==== Text for analysis
Filed under: Uncategorized — wykes @ 9:17 pm

   In another time or reality, I might have styled myself as the “Flesh-colored God of Medicine” (an FcGM for short). I would have been a great healer adorned with a panther robe and wielding some kind of large stick topped with a Dik-dik skull. My pale white skin would have channeled the northern lights and reflected all the bad stuff back into space. I would employ magic herbs for the benefit of humankind and never kill mice.

  Fortunately, that frightening alternate universe will never be a reality. I am stuck with the simple self applied label of “Fleshy Northern Guy.”   A “F.N.G.” has no special powers other than the ability to summon goose bumps on my skin when I am cold and the skill to recommend Tylenol for headaches. I will continue to kill bad mice when needed.

  Even though I may not be sure how to employ them properly, I do have the ability to locate magic plants.  One of these plants is commonly called the White Indian Hemp, but is better known as the Swamp Milkweed. It may not look like much on a frosty mid-winter morning, but is easily identified by the numerous clusters of upward pointing pods (here it is).  Back in September, these pods were exploding with silky down (see here) but are now void of their cargo. The empty seed heads retain a graceful form and add a subtle freckled beauty to the cold landscape.

  Swamp Milkweeds are the slender wetland cousins of the more robust Common Milkweeds. The entire family is named after Aesulapius, the Greek God of medicine, and all the individual members have the tribal name of Asclepius.  In the case of our Indian Hemp, the species is called Asclepius incarnata – meaning “the flesh colored god of medicine.” You’ve got to admit that’s a pretty impressive title (and thus the reason for my earlier flight of fancy).  Imagine that on a name tag: Hello, my name is…”
========
==== Material provided
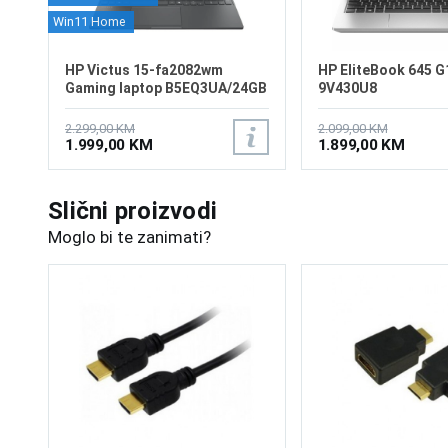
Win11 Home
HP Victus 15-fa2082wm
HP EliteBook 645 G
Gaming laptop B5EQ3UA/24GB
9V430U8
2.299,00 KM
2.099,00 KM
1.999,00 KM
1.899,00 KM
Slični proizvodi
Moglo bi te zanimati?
========
==== Material provided
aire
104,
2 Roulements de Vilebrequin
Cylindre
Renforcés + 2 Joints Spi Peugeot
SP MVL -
========
==== Material provided
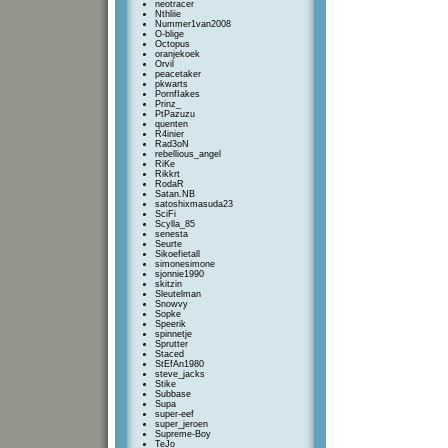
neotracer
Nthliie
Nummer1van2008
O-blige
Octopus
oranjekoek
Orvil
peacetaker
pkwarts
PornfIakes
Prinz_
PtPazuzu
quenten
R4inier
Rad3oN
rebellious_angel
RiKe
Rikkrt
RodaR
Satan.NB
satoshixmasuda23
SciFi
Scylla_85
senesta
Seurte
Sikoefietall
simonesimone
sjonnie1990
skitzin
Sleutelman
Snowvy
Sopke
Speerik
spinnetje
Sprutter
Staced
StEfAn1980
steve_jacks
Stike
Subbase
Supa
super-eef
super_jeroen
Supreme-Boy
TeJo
========
Directions:
[A] From the milkweed blog post, quote the passage starting with "In another time" and going on through "mice when needed.".
[B] Answer these from the milkweed blog post:
(i) What medicine does the writer say a "F.N.G." can recommend for headaches?
(ii) In what month were the Swamp Milkweed pods exploding with silky down?
(iii) What is the species name of the Swamp Milkweed?
[C] Carry on the milkweed blog post from its last sentence.

Answers to the tasks:
[A]
In another time or reality, I might have styled myself as the “Flesh-colored God of Medicine” (an FcGM for short). I would have been a great healer adorned with a panther robe and wielding some kind of large stick topped with a Dik-dik skull. My pale white skin would have channeled the northern lights and reflected all the bad stuff back into space. I would employ magic herbs for the benefit of humankind and never kill mice.

  Fortunately, that frightening alternate universe will never be a reality. I am stuck with the simple self applied label of “Fleshy Northern Guy.”   A “F.N.G.” has no special powers other than the ability to summon goose bumps on my skin when I am cold and the skill to recommend Tylenol for headaches. I will continue to kill bad mice when needed.

[B]
(i) Tylenol
(ii) September
(iii) Asclepius incarnata

[C]
  The healing properties attributed to this plant are found in the milky white sap. I am not actually a great healer (although I play one in a parallel universe), so I won’t launch into a list of benefits. Let’s just say that the list is a long one and leave it at that. I’d like to direct your attention to the dead winter stems instead. Though drained of their precious blood, these woody skeletons also have something to offer in the form of strong fibers for rope making.

  If you attempt to snap the stem in two, it will not break cleanly. The two sections will be linked by dozens of fine silky threads in the outer layer.  These fibers have been utilized by Native Americans for making a stout twine which was used in woven bags and fishing nets. In 1850, a western traveler recorded in his observations that the “Ottoes and Omahas (Indians) make lariats of the bark which are said to be stronger than those made of hide.”

  It is necessary to beat the living tar out of the stems in order to separate the glossy white fibers from the rest of the plant tissues.  I’ve done it before, but my efforts did not result in anything resembling a lariat.  My pitiful F.N.G. twine product would have better served as a lariat for roping bad mice out of a herd of “mouses” or leashing in a wild Dik-dik.